Lebanon pun kini hidup tanpa pemerintahan. Hal itu tentu akan semakin menambah beban perekonomian Lebanon yang sudah dililit utang sekitar 90 miliar dollar AS atau 170 persen dari PDB. Lebanon dengan penduduk sekitar 6,8 juta jiwa sudah serta-merta menjadi negara bangkrut secara ekonomi, politik, dan keamanan.
Aljazair juga mengalami krisis legitimasi atas pemerintahannya. Presiden baru Aljazair, Abdelmajid Tebboune, yang menjabat presiden sejak Desember 2019, masih belum mendapat pengakuan dari sebagian kekuatan politik di negara itu.
Hal itu akibat proses masa transisi setelah lengsernya Presiden Abdelaziz Bouteflika pada 2 April 2019—setelah diterpa musim semi Arab—belum disepakati oleh semua kekuatan politik. Maka, terjadi pula krisis politik di Aljazair saat ini.
Lebih ironis lagi, selain banyak negara Arab dilanda krisis dalam negeri, mereka terlibat pula dalam pertarungan geopolitik yang menyebabkan sesama negara Arab saling bertarung dan bermusuhan. Misalnya, ada poros Arab Saudi, Mesir, Bahrain, dan Uni Emirat Arab (UEA), yang dikenal kontra gerakan musim semi Arab yang menuntut demokratisasi di dunia Arab. Ada pula poros Qatar, pemerintah Tripoli di Libya, dan Tunisia yang pro-gerakan musim semi Arab. Poros ini didukung Turki.

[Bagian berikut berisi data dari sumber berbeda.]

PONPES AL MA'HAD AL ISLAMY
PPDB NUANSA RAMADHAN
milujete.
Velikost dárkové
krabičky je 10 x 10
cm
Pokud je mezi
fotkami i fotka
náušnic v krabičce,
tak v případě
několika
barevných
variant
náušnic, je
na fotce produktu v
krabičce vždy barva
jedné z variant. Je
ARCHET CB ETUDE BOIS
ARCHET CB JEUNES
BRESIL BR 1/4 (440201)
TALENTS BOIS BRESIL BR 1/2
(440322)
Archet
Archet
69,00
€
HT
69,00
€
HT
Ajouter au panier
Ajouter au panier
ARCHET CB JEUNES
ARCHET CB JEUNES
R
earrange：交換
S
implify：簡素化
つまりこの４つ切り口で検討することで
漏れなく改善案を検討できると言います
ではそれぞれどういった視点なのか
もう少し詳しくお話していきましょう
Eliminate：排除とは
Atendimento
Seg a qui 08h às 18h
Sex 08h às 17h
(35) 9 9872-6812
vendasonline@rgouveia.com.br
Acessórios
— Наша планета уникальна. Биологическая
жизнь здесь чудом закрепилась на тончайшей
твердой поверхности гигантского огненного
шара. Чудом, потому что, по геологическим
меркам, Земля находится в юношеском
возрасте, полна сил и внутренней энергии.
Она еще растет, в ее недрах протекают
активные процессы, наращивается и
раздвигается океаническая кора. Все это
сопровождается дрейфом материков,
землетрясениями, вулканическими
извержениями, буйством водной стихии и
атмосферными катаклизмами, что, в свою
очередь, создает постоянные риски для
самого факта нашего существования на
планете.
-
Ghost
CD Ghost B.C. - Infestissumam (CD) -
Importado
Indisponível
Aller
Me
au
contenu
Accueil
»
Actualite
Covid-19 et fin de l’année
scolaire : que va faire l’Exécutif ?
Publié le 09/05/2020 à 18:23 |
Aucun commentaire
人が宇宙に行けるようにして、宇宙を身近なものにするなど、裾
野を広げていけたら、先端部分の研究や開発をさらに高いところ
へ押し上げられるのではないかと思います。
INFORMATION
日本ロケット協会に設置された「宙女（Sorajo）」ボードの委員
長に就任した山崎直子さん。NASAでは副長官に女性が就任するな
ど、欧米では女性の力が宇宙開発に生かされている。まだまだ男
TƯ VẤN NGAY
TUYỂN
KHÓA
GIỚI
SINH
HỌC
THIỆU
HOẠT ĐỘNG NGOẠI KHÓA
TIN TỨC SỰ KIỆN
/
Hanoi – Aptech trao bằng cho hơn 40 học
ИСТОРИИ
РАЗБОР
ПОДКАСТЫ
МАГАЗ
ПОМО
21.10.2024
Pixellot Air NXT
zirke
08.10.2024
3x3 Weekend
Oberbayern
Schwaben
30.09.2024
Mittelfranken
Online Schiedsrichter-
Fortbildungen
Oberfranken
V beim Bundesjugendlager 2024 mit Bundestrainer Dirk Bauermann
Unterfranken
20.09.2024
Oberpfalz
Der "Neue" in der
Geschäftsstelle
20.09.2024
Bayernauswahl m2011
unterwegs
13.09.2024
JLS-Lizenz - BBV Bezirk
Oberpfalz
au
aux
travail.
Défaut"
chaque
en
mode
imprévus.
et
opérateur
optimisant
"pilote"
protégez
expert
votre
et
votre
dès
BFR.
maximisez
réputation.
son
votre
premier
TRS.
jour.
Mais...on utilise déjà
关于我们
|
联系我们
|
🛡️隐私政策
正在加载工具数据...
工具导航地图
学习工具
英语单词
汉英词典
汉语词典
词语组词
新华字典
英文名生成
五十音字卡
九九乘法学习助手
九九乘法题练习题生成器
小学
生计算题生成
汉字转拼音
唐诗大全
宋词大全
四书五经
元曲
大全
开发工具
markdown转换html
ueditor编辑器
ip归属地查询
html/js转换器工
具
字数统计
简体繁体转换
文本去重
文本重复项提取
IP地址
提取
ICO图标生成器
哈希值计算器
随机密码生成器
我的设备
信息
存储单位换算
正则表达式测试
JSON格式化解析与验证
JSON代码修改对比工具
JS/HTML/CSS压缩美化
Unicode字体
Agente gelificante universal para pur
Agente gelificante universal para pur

Adanya krisis politik dan ekonomi di sejumlah negara Arab, serta terlibatnya beberapa negara Arab dalam pertarungan geopolitik, membuka pintu bagi intervensi negara besar ke dunia Arab, seperti Turki, Iran, Rusia, dan Amerika Serikat.
Akibat situasi itu, Liga Arab sebagai payung organisasi regional bangsa Arab kini ikut mati suri. Pihak yang paling dirugikan akibat terpuruknya situasi dunia Arab itu adalah Palestina yang secara historis menjadikan bangsa Arab sebagai sandaran utama perjuangan.
Palestina semakin merasa dirugikan setelah munculnya fenomena Abraham Accord (kesepakatan Ibrahim) antara Israel dan sejumlah negara Arab (Uni Emirat Arab, Bahrain, Maroko, dan Sudan).
Menghadapi situasi semakin terpuruknya dunia Arab saat ini, maka para pemikir Arab perlu segera mencari solusi terobosan atau solusi out of the box untuk mengatasi keterpurukan yang sangat akut itu.